## Objective
Return every line of the data below as a JSON list of strings, one string per line, and leave out any blank lines.

%%

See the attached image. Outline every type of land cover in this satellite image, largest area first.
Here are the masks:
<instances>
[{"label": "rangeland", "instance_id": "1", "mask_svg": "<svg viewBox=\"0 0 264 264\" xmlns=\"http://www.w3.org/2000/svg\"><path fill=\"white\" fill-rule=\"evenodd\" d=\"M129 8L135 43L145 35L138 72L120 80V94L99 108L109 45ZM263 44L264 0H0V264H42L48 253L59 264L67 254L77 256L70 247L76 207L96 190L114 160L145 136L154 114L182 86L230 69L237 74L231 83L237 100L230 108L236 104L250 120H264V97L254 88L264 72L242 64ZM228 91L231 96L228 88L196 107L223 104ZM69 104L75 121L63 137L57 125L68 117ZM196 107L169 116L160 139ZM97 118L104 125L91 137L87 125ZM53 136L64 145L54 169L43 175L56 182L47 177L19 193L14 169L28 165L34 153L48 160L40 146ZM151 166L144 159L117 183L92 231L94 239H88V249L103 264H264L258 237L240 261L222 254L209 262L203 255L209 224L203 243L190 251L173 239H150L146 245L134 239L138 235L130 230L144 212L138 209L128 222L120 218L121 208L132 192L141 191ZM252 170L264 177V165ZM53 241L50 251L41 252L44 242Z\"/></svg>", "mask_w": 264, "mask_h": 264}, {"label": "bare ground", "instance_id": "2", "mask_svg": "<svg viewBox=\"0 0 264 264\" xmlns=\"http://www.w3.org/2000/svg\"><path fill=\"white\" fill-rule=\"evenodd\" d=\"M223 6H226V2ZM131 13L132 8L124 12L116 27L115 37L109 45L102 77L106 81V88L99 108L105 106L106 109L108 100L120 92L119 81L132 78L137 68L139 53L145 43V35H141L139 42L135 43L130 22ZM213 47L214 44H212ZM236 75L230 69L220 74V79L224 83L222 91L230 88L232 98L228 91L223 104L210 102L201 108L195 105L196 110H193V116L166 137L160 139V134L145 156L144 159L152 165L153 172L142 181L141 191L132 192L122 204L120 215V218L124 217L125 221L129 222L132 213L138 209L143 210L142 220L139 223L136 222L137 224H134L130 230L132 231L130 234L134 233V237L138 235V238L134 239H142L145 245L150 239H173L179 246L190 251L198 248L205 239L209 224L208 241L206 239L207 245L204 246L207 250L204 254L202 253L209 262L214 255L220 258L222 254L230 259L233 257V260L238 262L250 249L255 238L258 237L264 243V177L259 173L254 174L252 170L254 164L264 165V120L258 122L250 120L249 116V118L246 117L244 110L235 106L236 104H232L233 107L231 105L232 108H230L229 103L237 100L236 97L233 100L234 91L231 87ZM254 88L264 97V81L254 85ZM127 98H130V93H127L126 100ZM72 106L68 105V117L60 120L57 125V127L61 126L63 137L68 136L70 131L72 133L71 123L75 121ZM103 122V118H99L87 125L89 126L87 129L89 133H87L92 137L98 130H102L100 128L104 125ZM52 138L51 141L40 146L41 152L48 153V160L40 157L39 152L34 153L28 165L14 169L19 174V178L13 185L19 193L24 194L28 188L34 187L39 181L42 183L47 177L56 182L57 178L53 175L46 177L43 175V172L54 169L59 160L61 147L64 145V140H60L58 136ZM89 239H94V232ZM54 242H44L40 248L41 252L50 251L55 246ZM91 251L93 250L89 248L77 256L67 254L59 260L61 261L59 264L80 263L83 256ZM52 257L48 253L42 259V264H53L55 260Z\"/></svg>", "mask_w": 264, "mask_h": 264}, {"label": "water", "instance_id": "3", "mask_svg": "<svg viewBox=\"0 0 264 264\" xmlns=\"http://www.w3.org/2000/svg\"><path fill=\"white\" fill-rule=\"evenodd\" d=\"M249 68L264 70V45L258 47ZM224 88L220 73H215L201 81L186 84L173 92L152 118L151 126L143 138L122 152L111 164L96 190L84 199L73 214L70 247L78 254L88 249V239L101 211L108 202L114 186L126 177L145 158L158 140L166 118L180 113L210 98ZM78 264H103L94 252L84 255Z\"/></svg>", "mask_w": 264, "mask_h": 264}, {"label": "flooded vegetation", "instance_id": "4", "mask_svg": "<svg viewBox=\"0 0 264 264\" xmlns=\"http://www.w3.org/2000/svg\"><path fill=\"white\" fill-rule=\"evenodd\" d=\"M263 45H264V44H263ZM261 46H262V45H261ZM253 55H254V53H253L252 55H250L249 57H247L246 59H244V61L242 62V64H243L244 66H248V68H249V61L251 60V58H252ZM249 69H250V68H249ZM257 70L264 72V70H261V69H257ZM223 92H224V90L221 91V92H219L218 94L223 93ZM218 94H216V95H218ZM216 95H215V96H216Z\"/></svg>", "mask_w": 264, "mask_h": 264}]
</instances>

%%

## Task result
[
  "See the attached image. Outline every type of land cover in this satellite image, largest area first.",
  "Here are the masks:",
  "<instances>",
  "[{\"label\": \"rangeland\", \"instance_id\": \"1\", \"mask_svg\": \"<svg viewBox=\\\"0 0 264 264\\\" xmlns=\\\"http://www.w3.org/2000/svg\\\"><path fill=\\\"white\\\" fill-rule=\\\"evenodd\\\" d=\\\"M129 8L135 43L145 35L138 72L120 80V94L99 108L109 45ZM263 44L264 0H0V264H42L48 253L59 264L67 254L77 256L70 247L76 207L96 190L114 160L145 136L154 114L182 86L230 69L237 74L231 83L237 100L230 108L236 104L250 120H264V97L254 88L264 72L242 64ZM228 91L231 96L228 88L196 107L223 104ZM69 104L75 121L63 137L57 125L68 117ZM196 107L169 116L160 139ZM97 118L104 125L91 137L87 125ZM53 136L64 145L54 169L43 175L56 182L47 177L19 193L14 169L28 165L34 153L48 160L40 146ZM151 166L144 159L117 183L92 231L94 239H88V249L103 264H264L258 237L240 261L222 254L209 262L203 255L209 224L203 243L190 251L173 239H150L146 245L134 239L138 235L130 230L144 212L138 209L128 222L120 218L121 208L132 192L141 191ZM252 170L264 177V165ZM53 241L50 251L41 252L44 242Z\\\"/></svg>\", \"mask_w\": 264, \"mask_h\": 264}, {\"label\": \"bare ground\", \"instance_id\": \"2\", \"mask_svg\": \"<svg viewBox=\\\"0 0 264 264\\\" xmlns=\\\"http://www.w3.org/2000/svg\\\"><path fill=\\\"white\\\" fill-rule=\\\"evenodd\\\" d=\\\"M223 6H226V2ZM131 13L132 8L124 12L116 27L115 37L109 45L102 77L106 81V88L99 108L105 106L106 109L108 100L120 92L119 81L132 78L137 68L139 53L145 43V35H141L139 42L135 43L130 22ZM213 47L214 44H212ZM236 75L230 69L220 74V79L224 83L222 91L230 88L232 98L228 91L223 104L210 102L201 108L195 105L196 110H193V116L166 137L160 139V134L145 156L144 159L152 165L153 172L142 181L141 191L132 192L122 204L120 215V218L124 217L125 221L129 222L132 213L138 209L143 210L142 220L139 223L136 222L137 224H134L130 230L132 231L130 234L134 233V237L138 235V238L134 239H142L145 245L150 239H173L179 246L190 251L198 248L205 239L209 224L208 241L206 239L207 245L204 246L207 250L204 254L202 253L209 262L214 255L220 258L222 254L230 259L233 257V260L238 262L250 249L255 238L258 237L264 243V177L259 173L254 174L252 170L254 164L264 165V120L258 122L250 120L249 116V118L246 117L244 110L235 106L236 104H232L233 107L231 105L232 108H230L229 103L237 100L236 97L233 100L234 91L231 87ZM254 88L264 97V81L254 85ZM127 98H130V93H127L126 100ZM72 106L68 105V117L60 120L57 125V127L61 126L63 137L68 136L70 131L72 133L71 123L75 121ZM103 122V118H99L87 125L89 126L87 129L89 133H87L92 137L98 130H102L100 128L104 125ZM52 138L51 141L40 146L41 152L48 153V160L40 157L39 152L34 153L28 165L14 169L19 174V178L13 185L19 193L24 194L28 188L34 187L39 181L42 183L47 177L56 182L57 178L53 175L46 177L43 175V172L54 169L59 160L61 147L64 145V140H60L58 136ZM89 239H94V232ZM54 242H44L40 248L41 252L50 251L55 246ZM91 251L93 250L89 248L77 256L67 254L59 260L61 261L59 264L80 263L83 256ZM52 257L48 253L42 259V264H53L55 260Z\\\"/></svg>\", \"mask_w\": 264, \"mask_h\": 264}, {\"label\": \"water\", \"instance_id\": \"3\", \"mask_svg\": \"<svg viewBox=\\\"0 0 264 264\\\" xmlns=\\\"http://www.w3.org/2000/svg\\\"><path fill=\\\"white\\\" fill-rule=\\\"evenodd\\\" d=\\\"M249 68L264 70V45L258 47ZM224 88L220 73H215L201 81L186 84L173 92L152 118L151 126L143 138L122 152L111 164L96 190L84 199L73 214L70 247L78 254L88 249V239L101 211L108 202L114 186L126 177L145 158L158 140L166 118L180 113L210 98ZM78 264H103L94 252L84 255Z\\\"/></svg>\", \"mask_w\": 264, \"mask_h\": 264}, {\"label\": \"flooded vegetation\", \"instance_id\": \"4\", \"mask_svg\": \"<svg viewBox=\\\"0 0 264 264\\\" xmlns=\\\"http://www.w3.org/2000/svg\\\"><path fill=\\\"white\\\" fill-rule=\\\"evenodd\\\" d=\\\"M263 45H264V44H263ZM261 46H262V45H261ZM253 55H254V53H253L252 55H250L249 57H247L246 59H244V61L242 62V64H243L244 66H248V68H249V61L251 60V58H252ZM249 69H250V68H249ZM257 70L264 72V70H261V69H257ZM223 92H224V90L221 91V92H219L218 94L223 93ZM218 94H216V95H218ZM216 95H215V96H216Z\\\"/></svg>\", \"mask_w\": 264, \"mask_h\": 264}]",
  "</instances>"
]